● **What you will do**
Transcribe each line below without altering anything.

[Records from a collection]
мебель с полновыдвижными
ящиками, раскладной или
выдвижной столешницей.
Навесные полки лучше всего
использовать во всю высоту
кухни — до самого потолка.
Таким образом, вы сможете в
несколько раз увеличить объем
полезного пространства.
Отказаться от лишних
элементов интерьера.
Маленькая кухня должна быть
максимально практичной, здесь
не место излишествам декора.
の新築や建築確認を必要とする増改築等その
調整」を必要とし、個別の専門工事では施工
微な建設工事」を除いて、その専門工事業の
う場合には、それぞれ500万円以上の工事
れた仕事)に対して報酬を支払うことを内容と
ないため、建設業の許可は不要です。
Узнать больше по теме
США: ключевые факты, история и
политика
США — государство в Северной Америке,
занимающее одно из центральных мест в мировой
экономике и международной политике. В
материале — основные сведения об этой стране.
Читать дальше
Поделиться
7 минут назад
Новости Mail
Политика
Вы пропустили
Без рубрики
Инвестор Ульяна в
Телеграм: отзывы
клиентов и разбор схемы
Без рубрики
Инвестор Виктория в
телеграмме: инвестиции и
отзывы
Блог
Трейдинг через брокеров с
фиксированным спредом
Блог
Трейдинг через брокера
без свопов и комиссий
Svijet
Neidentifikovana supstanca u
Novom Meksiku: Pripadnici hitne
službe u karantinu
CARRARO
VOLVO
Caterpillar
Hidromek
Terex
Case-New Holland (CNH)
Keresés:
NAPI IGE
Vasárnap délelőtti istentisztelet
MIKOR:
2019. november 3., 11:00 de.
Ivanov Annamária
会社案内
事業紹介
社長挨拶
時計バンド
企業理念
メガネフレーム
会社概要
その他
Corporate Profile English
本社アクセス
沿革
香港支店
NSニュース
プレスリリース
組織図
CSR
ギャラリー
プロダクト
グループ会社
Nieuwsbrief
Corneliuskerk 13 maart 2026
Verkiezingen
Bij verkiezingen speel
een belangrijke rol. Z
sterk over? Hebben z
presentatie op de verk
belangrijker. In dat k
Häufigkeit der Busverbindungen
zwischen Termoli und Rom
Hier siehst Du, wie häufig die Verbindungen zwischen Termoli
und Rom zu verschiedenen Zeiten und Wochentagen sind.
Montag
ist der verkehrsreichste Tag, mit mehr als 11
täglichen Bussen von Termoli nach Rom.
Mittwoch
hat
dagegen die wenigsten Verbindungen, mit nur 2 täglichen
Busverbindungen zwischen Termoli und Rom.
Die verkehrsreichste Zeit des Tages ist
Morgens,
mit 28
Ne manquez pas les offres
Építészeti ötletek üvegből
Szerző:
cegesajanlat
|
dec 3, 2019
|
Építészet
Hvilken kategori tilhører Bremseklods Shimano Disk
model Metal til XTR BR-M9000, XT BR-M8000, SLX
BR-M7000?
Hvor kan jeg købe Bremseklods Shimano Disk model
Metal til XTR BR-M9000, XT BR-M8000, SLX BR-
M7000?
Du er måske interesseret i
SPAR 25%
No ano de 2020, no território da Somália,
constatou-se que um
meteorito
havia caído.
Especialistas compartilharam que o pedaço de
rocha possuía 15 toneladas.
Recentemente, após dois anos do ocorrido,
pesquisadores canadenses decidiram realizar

● **Task solution**
мебель с полновыдвижными
ящиками, раскладной или
выдвижной столешницей.
Навесные полки лучше всего
использовать во всю высоту
кухни — до самого потолка.
Таким образом, вы сможете в
несколько раз увеличить объем
полезного пространства.
Отказаться от лишних
элементов интерьера.
Маленькая кухня должна быть
максимально практичной, здесь
не место излишествам декора.
の新築や建築確認を必要とする増改築等その
調整」を必要とし、個別の専門工事では施工
微な建設工事」を除いて、その専門工事業の
う場合には、それぞれ500万円以上の工事
れた仕事)に対して報酬を支払うことを内容と
ないため、建設業の許可は不要です。
Узнать больше по теме
США: ключевые факты, история и
политика
США — государство в Северной Америке,
занимающее одно из центральных мест в мировой
экономике и международной политике. В
материале — основные сведения об этой стране.
Читать дальше
Поделиться
7 минут назад
Новости Mail
Политика
Вы пропустили
Без рубрики
Инвестор Ульяна в
Телеграм: отзывы
клиентов и разбор схемы
Без рубрики
Инвестор Виктория в
телеграмме: инвестиции и
отзывы
Блог
Трейдинг через брокеров с
фиксированным спредом
Блог
Трейдинг через брокера
без свопов и комиссий
Svijet
Neidentifikovana supstanca u
Novom Meksiku: Pripadnici hitne
službe u karantinu
CARRARO
VOLVO
Caterpillar
Hidromek
Terex
Case-New Holland (CNH)
Keresés:
NAPI IGE
Vasárnap délelőtti istentisztelet
MIKOR:
2019. november 3., 11:00 de.
Ivanov Annamária
会社案内
事業紹介
社長挨拶
時計バンド
企業理念
メガネフレーム
会社概要
その他
Corporate Profile English
本社アクセス
沿革
香港支店
NSニュース
プレスリリース
組織図
CSR
ギャラリー
プロダクト
グループ会社
Nieuwsbrief
Corneliuskerk 13 maart 2026
Verkiezingen
Bij verkiezingen speel
een belangrijke rol. Z
sterk over? Hebben z
presentatie op de verk
belangrijker. In dat k
Häufigkeit der Busverbindungen
zwischen Termoli und Rom
Hier siehst Du, wie häufig die Verbindungen zwischen Termoli
und Rom zu verschiedenen Zeiten und Wochentagen sind.
Montag
ist der verkehrsreichste Tag, mit mehr als 11
täglichen Bussen von Termoli nach Rom.
Mittwoch
hat
dagegen die wenigsten Verbindungen, mit nur 2 täglichen
Busverbindungen zwischen Termoli und Rom.
Die verkehrsreichste Zeit des Tages ist
Morgens,
mit 28
Ne manquez pas les offres
Építészeti ötletek üvegből
Szerző:
cegesajanlat
|
dec 3, 2019
|
Építészet
Hvilken kategori tilhører Bremseklods Shimano Disk
model Metal til XTR BR-M9000, XT BR-M8000, SLX
BR-M7000?
Hvor kan jeg købe Bremseklods Shimano Disk model
Metal til XTR BR-M9000, XT BR-M8000, SLX BR-
M7000?
Du er måske interesseret i
SPAR 25%
No ano de 2020, no território da Somália,
constatou-se que um
meteorito
havia caído.
Especialistas compartilharam que o pedaço de
rocha possuía 15 toneladas.
Recentemente, após dois anos do ocorrido,
pesquisadores canadenses decidiram realizar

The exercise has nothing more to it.